Moreover, Carlson's claim that the crisis “emanated from Fannie Mae and Freddie Mac” is contradicted by experts, including economist Dean Baker, who has stated:

Fannie and Freddie got into subprime junk and helped fuel the housing bubble, but they were trailing the irrational exuberance of the private sector. They lost market share in the years 2002-2007, as the volume of private issue mortgage backed securities exploded. In short, while Fannie and Freddie were completely irresponsible in their lending practices, the claim that they were responsible for the financial disaster is absurd on its face -- kind of like the claim that the earth is flat.

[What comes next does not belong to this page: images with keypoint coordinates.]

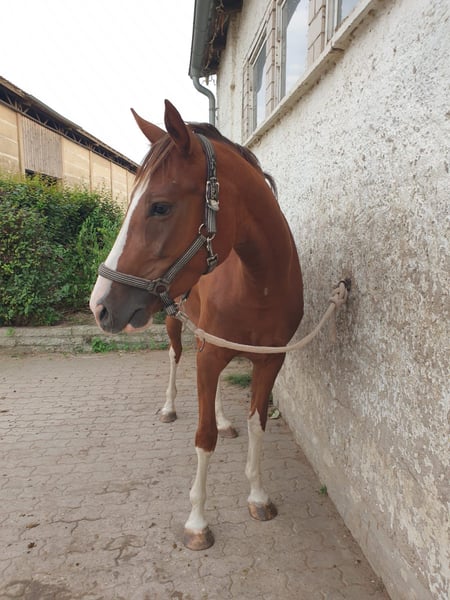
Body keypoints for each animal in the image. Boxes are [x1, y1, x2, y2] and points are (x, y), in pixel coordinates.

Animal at [89, 100, 303, 550]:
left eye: (160, 206)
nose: (99, 306)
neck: (258, 282)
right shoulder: (207, 356)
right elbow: (204, 438)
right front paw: (197, 522)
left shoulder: (269, 362)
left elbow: (257, 424)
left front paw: (258, 497)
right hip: (176, 325)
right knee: (174, 357)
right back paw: (170, 408)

From the March 19 edition of MSNBC's Morning Joe:

CARLSON: This all began, or partly began, with the crisis in mortgages. And that emanated from Fannie Mae and Freddie Mac, right here in what -- right near where I'm sitting right now. And those were overseen by the federal government. I mean, there are a lot of reasons this crisis began, but one of them was federal pressure to increase homeownership, and Barney Frank was in an oversight position during that process and didn't do a lot to stop it -- lending to --

JOE SCARBOROUGH (co-host): Well, and --

CARLSON: -- people --

MIKA BRZEZINSKI: Yeah.

CARLSON: -- who couldn't pay it back.

SCARBOROUGH: Let's play --

BRZEZINSKI: Play --

SCARBOROUGH: -- a couple --

BRZEZINSKI: Absolutely. Let's show it.

SCARBOROUGH: Let's show a couple of clips.